» SOURCE DOCUMENT
***

Investment plans, as far as a lay person is concerned are life insurance plans which provide an insured individual, life insurance coverage while simultaneously providing return on investment for the premium invested. An investment plan thus becomes a financial instrument for the individual to create a corpus for different stages in the future for him/herself and their family. In India, Life Insurance products are often used as investment instruments and while they are used to create and enhance wealth for future requirements, it also offers comprehensive life coverage. The insured has to build a corpus for the future which
include children’s education and subsequently marriage, major investments like a new home/holiday and finally a retirement fund. Thus investments would typically have two investment horizons, short term and long term and what better way to build this investment than with the help of life insurance plans which provide a relatively stable return as well as a simultaneous life insurance coverage.
Investment plans are broadly of two types, Traditional Endowment plans which provide a one time lumpsum payment at the end of the policy period on maturity and the more tempting Unit Linked Insurance Plans or ULIPs that provide returns based on specific fund performance and the investments in stock and other government securities. As far as both these investment instruments are concerned, the Endowment plans are safer in terms of security of investment but lower in terms of yield (return). ULIP’s on the other hand invest premium paid by policyholder in the market instruments hence the returns are relatively much higher but a lot more riskier than the endowment policies. These returns are known to be volatile as they directly depend on the performance of the stock markets, which can many a time be choppy resulting in a mixed bag of returns for the insured policy holder. The Endowment plans offer a guaranteed return to the policyholder, which individuals with a less risky appetite will prefer. Another important differentiator for these two types of investment are the transparency when it comes to investments. In ULIP’s the funds/securities in which the investment are being made are transparently shared with the policyholder and so they are aware of the risks associated with their investment. In an Endowment plan however, the investment avenues are not shared with the policyholder most of the time and this could result in mixed returns depending on the investment portfolio.
There are some key elements to be considered while choosing an ideal investment plan. They are:
ULIP vs Endowment (Risk vs Return)
The first aspect to keep in mind is the policyholder’s risk appetite. A more conservative and older investor, may opt to go in for an Endowment Plan where the returns are pretty much guaranteed upfront, but this however will yield a relatively lesser return. The though process could be is that this investor is keep to ensure they get their investment back at a known % return without too much stress and variables involved. Whereas a younger and more maverick investor may choose to opt for the ULIP route to ensure better returns, but at a slightly higher risk.

***

» SET EXERCISE 1
In the records, substitute "identified by" for "determined by" and write out the lines again, starting at the line that has "collectors: G. Vasey" and ending after the line that has "collectors: M. M.".
The records and the text above them come from unrelated sources.

***

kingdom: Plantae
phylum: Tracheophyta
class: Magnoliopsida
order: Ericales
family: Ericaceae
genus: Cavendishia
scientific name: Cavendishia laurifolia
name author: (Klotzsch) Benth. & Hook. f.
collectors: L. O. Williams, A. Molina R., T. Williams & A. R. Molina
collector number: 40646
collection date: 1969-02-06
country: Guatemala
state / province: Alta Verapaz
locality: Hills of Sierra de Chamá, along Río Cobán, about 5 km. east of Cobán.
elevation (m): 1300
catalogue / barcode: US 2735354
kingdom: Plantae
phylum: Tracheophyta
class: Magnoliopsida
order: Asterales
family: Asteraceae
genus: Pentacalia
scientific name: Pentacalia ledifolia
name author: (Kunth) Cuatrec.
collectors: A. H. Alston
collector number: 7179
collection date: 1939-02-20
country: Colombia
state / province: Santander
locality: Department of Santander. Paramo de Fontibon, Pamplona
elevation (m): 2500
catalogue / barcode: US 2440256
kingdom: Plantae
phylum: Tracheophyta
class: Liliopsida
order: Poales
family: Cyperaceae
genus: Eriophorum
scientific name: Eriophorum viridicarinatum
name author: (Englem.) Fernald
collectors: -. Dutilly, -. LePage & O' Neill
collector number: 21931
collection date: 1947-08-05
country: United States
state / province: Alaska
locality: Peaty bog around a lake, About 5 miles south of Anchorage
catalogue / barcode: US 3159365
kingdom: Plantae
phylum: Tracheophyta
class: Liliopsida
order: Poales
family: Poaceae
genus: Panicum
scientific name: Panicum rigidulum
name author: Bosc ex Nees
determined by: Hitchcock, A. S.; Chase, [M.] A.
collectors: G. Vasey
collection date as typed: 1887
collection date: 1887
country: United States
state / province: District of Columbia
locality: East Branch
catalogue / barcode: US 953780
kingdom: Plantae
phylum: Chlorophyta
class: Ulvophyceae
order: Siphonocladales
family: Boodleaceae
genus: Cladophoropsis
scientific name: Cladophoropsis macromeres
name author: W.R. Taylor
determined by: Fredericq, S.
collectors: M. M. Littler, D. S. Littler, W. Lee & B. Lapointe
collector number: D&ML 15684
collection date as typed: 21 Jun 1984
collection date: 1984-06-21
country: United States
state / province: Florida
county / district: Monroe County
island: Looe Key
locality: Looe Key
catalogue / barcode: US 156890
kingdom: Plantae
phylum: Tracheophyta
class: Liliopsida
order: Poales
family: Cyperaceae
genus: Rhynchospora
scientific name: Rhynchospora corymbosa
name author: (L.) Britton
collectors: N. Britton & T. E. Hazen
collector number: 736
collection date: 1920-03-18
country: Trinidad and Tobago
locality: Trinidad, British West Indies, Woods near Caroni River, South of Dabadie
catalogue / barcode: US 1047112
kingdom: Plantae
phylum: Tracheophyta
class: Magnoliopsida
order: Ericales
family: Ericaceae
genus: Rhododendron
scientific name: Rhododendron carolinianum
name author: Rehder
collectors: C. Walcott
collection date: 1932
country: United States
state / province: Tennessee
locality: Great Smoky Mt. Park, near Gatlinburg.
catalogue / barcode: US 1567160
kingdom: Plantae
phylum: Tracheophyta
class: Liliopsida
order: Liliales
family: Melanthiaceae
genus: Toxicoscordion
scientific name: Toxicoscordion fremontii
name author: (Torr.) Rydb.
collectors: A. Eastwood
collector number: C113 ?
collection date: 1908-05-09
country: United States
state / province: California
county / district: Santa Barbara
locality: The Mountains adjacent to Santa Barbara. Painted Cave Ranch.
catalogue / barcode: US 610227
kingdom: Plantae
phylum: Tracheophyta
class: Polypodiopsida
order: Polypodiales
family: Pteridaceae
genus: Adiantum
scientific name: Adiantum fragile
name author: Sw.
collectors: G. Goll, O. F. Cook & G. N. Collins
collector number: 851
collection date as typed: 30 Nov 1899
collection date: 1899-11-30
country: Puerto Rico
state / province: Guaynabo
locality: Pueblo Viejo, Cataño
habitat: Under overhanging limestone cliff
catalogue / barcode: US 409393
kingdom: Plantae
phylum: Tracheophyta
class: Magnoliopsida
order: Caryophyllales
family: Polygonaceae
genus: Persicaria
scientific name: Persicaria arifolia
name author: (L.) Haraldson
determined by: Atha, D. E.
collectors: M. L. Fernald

***

» SET EXERCISE 2
List the future needs that, according to the investment plans text, an insured person has to build a corpus for.

» TASK ANSWER 1
collectors: G. Vasey
collection date as typed: 1887
collection date: 1887
country: United States
state / province: District of Columbia
locality: East Branch
catalogue / barcode: US 953780
kingdom: Plantae
phylum: Chlorophyta
class: Ulvophyceae
order: Siphonocladales
family: Boodleaceae
genus: Cladophoropsis
scientific name: Cladophoropsis macromeres
name author: W.R. Taylor
identified by: Fredericq, S.
collectors: M. M. Littler, D. S. Littler, W. Lee & B. Lapointe

» TASK ANSWER 2
- Children's education
- Marriage
- Major investments like a new home/holiday
- A retirement fund